Although Rebecca’s focus has shifted from the western world to dressage, she is continuing to compete in ranching and reining events in between dressage competitions. “I’ll go to the Ranch Sorting National Championships (RSNCA) and I’ll go up to Dolby Queensland for the Australian Reining Breeders Classic, as well as some more para reining events in between. I find that flipping between disciplines actually just makes me a better rider. In reining, you’ve got 8 feet of rein and there’s no contact on the mouth. You’re throwing your feet forward to do a sliding stop, it’s completely different to dressage. I’m surprised my brain can keep up with all the disciplines, honestly!”
Part of Rebecca’s reasoning to continue with the western disciplines is to raise awareness, increase membership and help build pathways for other para riders looking to enter these sports. “It’s about making space for other people and making sure they’re catered for rather than just being left behind. Reining is an enjoyable sport for me, so I’m sure other people would enjoy it. It’s completely different to dressage, the movements are slower.
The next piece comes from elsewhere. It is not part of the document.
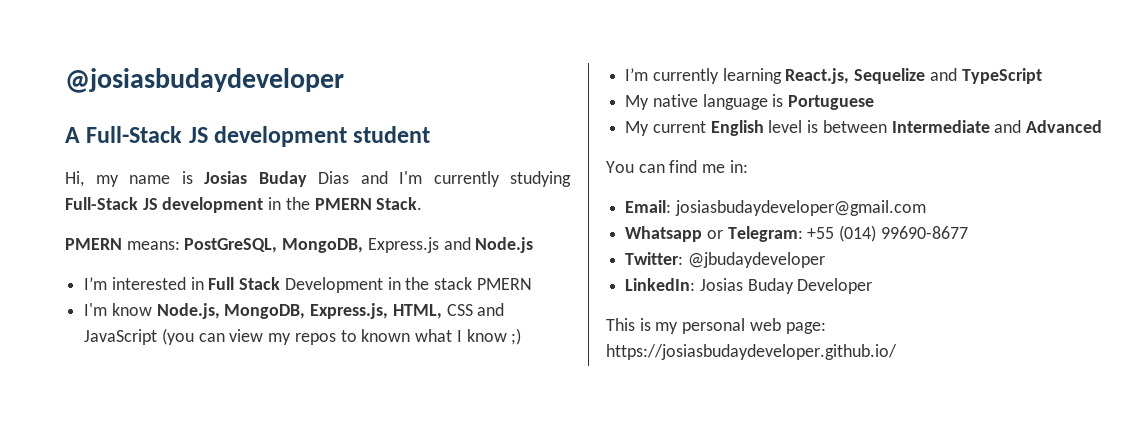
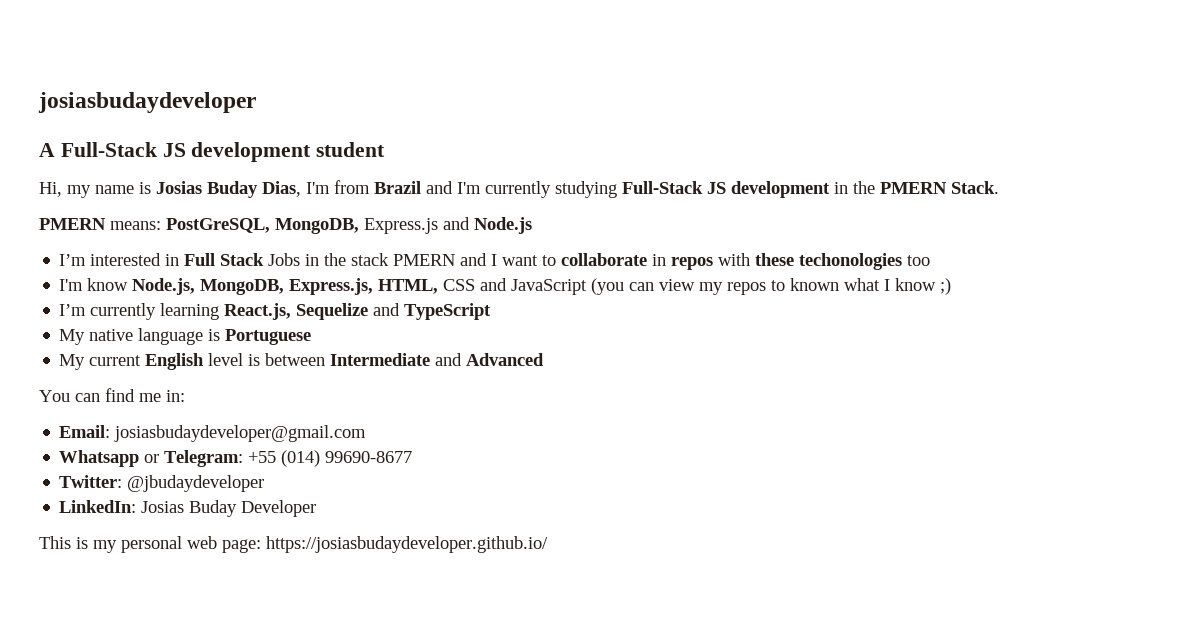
[65,68,344,93] @josiasbudaydeveloper -> [38,92,256,113] josiasbudaydeveloper
[318,171,349,184] Dias -> [262,180,421,197] Dias, I'm from Brazil
[284,277,383,293] Development -> [268,253,301,266] Jobs
(532, 284) none -> [460,253,931,270] and I want to collaborate in repos with these techonologies too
Not all para equestrians can go straight into dressage. For a lot of people, para reining is a great pathway. Plus, there is a sporting pathway to the World Para Reining Championships… we hope to send an Australian team next year!”
Rebecca’s community contributions – not only via Reining Australia, but also her work through Rare Voices Australia – have not gone unnoticed. She was recently named a finalist in the 2023 VDSR (Victorian Disability Sport & Recreation) Active Melbourne Community Sportsperson of the Year award, as well as the Australian Community Awards.
Rebecca says competing in reining is also her release button: “I get to dictate my pattern and placement [in reining] so it’s just a different feel to the dressage arena. However, my hopes and my goals and my training are all set around dressage.”
Looking to the future, Rebecca is excited to attend her next para dressage event with Zac. She hopes that they can continue to grow as a combination and eventually step up from CPEDI2* to CPEDI3* level – which is the level required to qualify for international championships such as the FEI World Championships and Paralympics.
“I entered the Victorian Dressage Festival as soon as I got home, so we’ll back it up in December, and then in January there’ll hopefully be another para dressage event at Boneo. After that, we’ll probably do the Boneo CPEDI in April and then go to the Sydney CPEDI in June.
“My plan is to see how far we can get with Zac. If it happens that we can get his training to the point where he looks like a three-star horse, we’ll enter at that level. My long-term goal is the 2026 FEI World Championships in Aachen, Germany and then possibly the 2028 Los Angeles Paralympics. That’s the goal. Realistically, I’m just seeing how far I can push myself to find out what’s achievable that seems unachievable! That’s what it’s all about for me, as well as making pathways for other people.”